Doblete sísmico en Venezuela: ¿Por qué dos terremotos casi al mismo tiempo nos ponen en alerta?

Un fenómeno poco común que pone a prueba la tierra

En Tantita Tinta siempre estamos atentos a lo que sucede en nuestro continente, y recientemente, Venezuela vivió un evento que ha dejado a la comunidad científica bajo la lupa: un doblete sísmico. Imagina que la tierra se sacude con una fuerza descomunal y, apenas 39 segundos después, vuelve a golpearte con otra intensidad igual de feroz. Eso es exactamente lo que ocurrió con los terremotos de magnitud 7.2 y 7.5 que sacudieron la región.

Aunque hablar de sismos siempre nos pone nerviosos, entender el fenómeno es el primer paso para dejar el miedo de lado y enfocarnos en la prevención. Este doblete, ocurrido al noroeste de la localidad de Yumare, no es cualquier cosa; es un recordatorio de cómo la corteza terrestre puede transferir energía de una falla a otra casi en un abrir y cerrar de ojos.

¿Qué es exactamente un doblete sísmico?

Para nosotros en Tantita Tinta, la explicación de los expertos es clave. Un doblete ocurre cuando dos terremotos de magnitudes similares deciden ‘hacer equipo’ y soltarse casi de forma simultánea en áreas cercanas.
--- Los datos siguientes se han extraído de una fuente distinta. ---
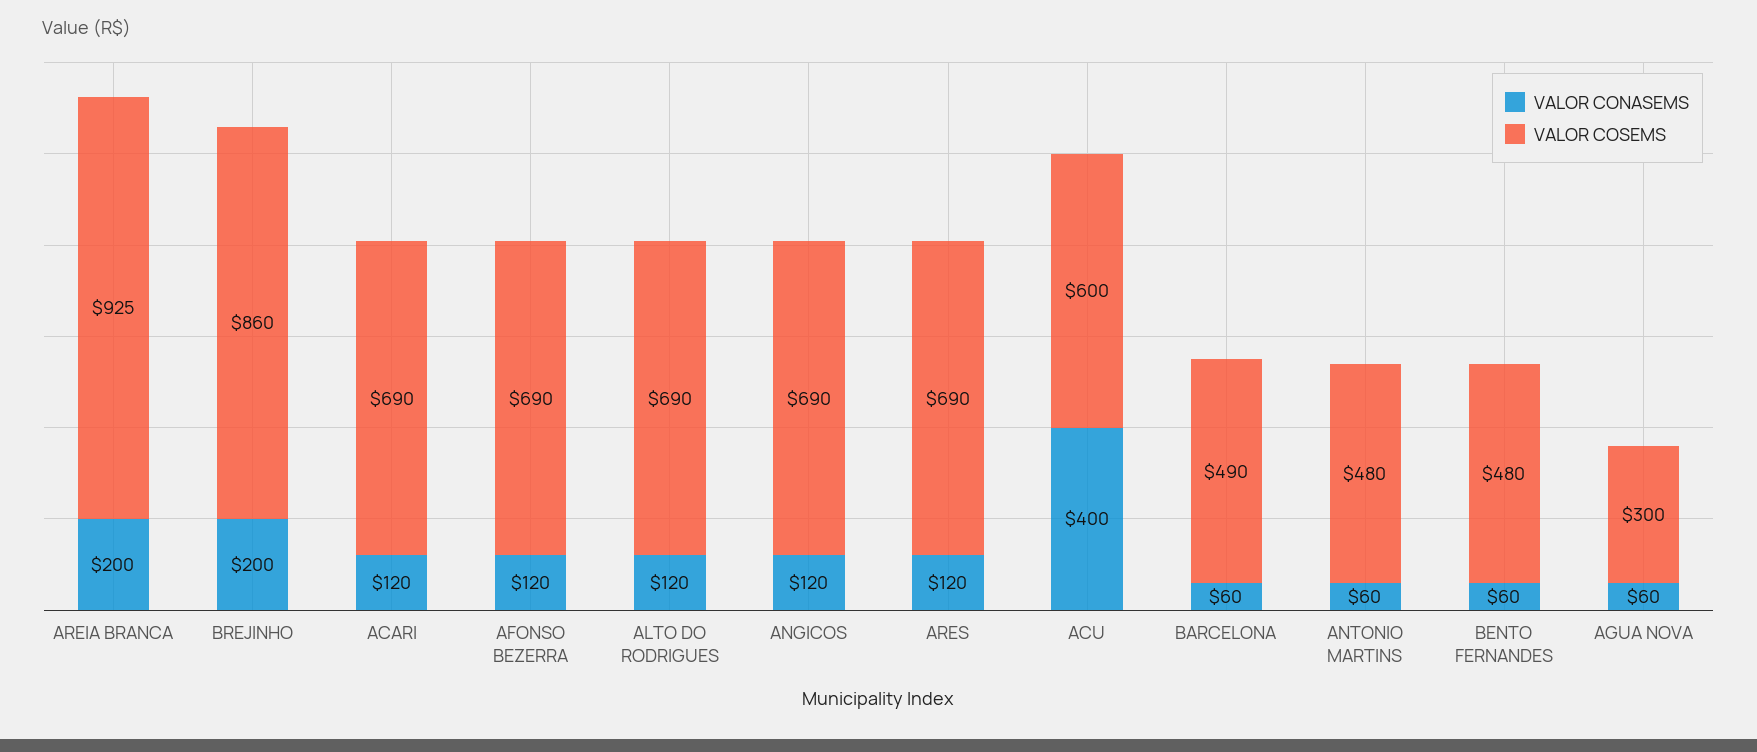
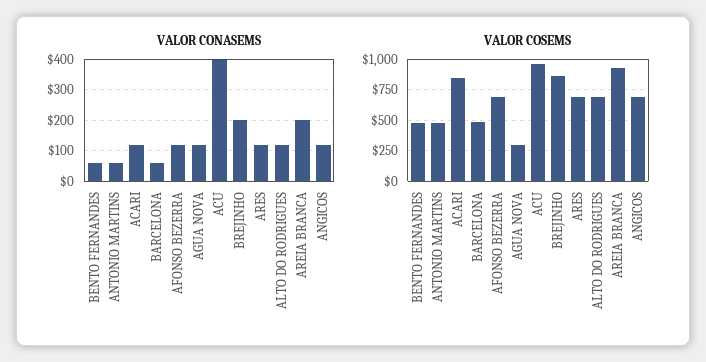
VALOR COSEMS, ACARI: 690 -> 850
VALOR COSEMS, ACU: 600 -> 950
VALOR CONASEMS, AGUA NOVA: 60 -> 120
Según el Servicio Geológico de los Estados Unidos (USGS), este tipo de eventos no son lo más común del mundo —tienen apenas un 5% de probabilidad de ocurrir—, pero cuando suceden, las consecuencias son severas.

La mecánica es fascinante y aterradora a la vez: el primer sismo rompe un segmento de la falla y le pasa la ‘estafeta’ (la tensión acumulada) a una falla vecina que, al no poder aguantar más, cede y genera el segundo terremoto. Es una reacción en cadena geológica que vimos hace tres años en Turquía y Siria, donde una falla que guardaba energía por más de 200 años finalmente se liberó.

¿Por qué preocupa tanto a los geólogos?

El problema principal con estos movimientos en Venezuela es que se tratan de sismos de desgarre. A diferencia de otros que ocurren muy profundo, estos se dan cerca de la superficie. Al estar más cerca, la energía no pierde fuerza en el camino y golpea con todo a las zonas pobladas. Los epicentros se localizaron a profundidades de entre 10 y 20.3 metros (en el contexto de la corteza, esto es un suspiro), lo que explica por qué los daños fueron tan generalizados.

  • El factor riesgo: La capital, Caracas, está en una zona de alta actividad, y las réplicas podrían seguir siendo un problema durante semanas o incluso meses.
  • La infraestructura: La calidad de la construcción es un factor determinante. Aunque existen estimaciones estadísticas de víctimas (que oscilan entre las 10,000 y las 100,000 personas en escenarios teóricos de planificación), la realidad siempre depende de qué tan bien preparados estén nuestros edificios y hogares para soportar estas sacudidas.

Lecciones desde la ciencia

Expertos como Mark Allen, de la Universidad de Durham, insisten en que la región, marcada por el límite entre las placas de Sudamérica y el Caribe, se mueve de forma lateral, muy parecido a lo que ocurre en la famosa falla de San Andrés en California. Esta comparación no es menor: California también acumula tensiones que han alcanzado niveles récord en mil años.

En Tantita Tinta te recordamos que, aunque la tecnología ha avanzado muchísimo, la predicción exacta de un sismo sigue siendo una meta esquiva para la ciencia. Lo que sí podemos controlar es nuestra preparación: tener un plan de emergencia, identificar zonas seguras en casa y mantener la calma ante la llegada de réplicas, que son el comportamiento natural de la tierra intentando volver a su equilibrio tras un evento de esta magnitud.

La situación en Venezuela nos duele y nos enseña. Mantente informado a través de canales oficiales y, sobre todo, no subestimes la importancia de la cultura preventiva en tu propia chamba o recámara.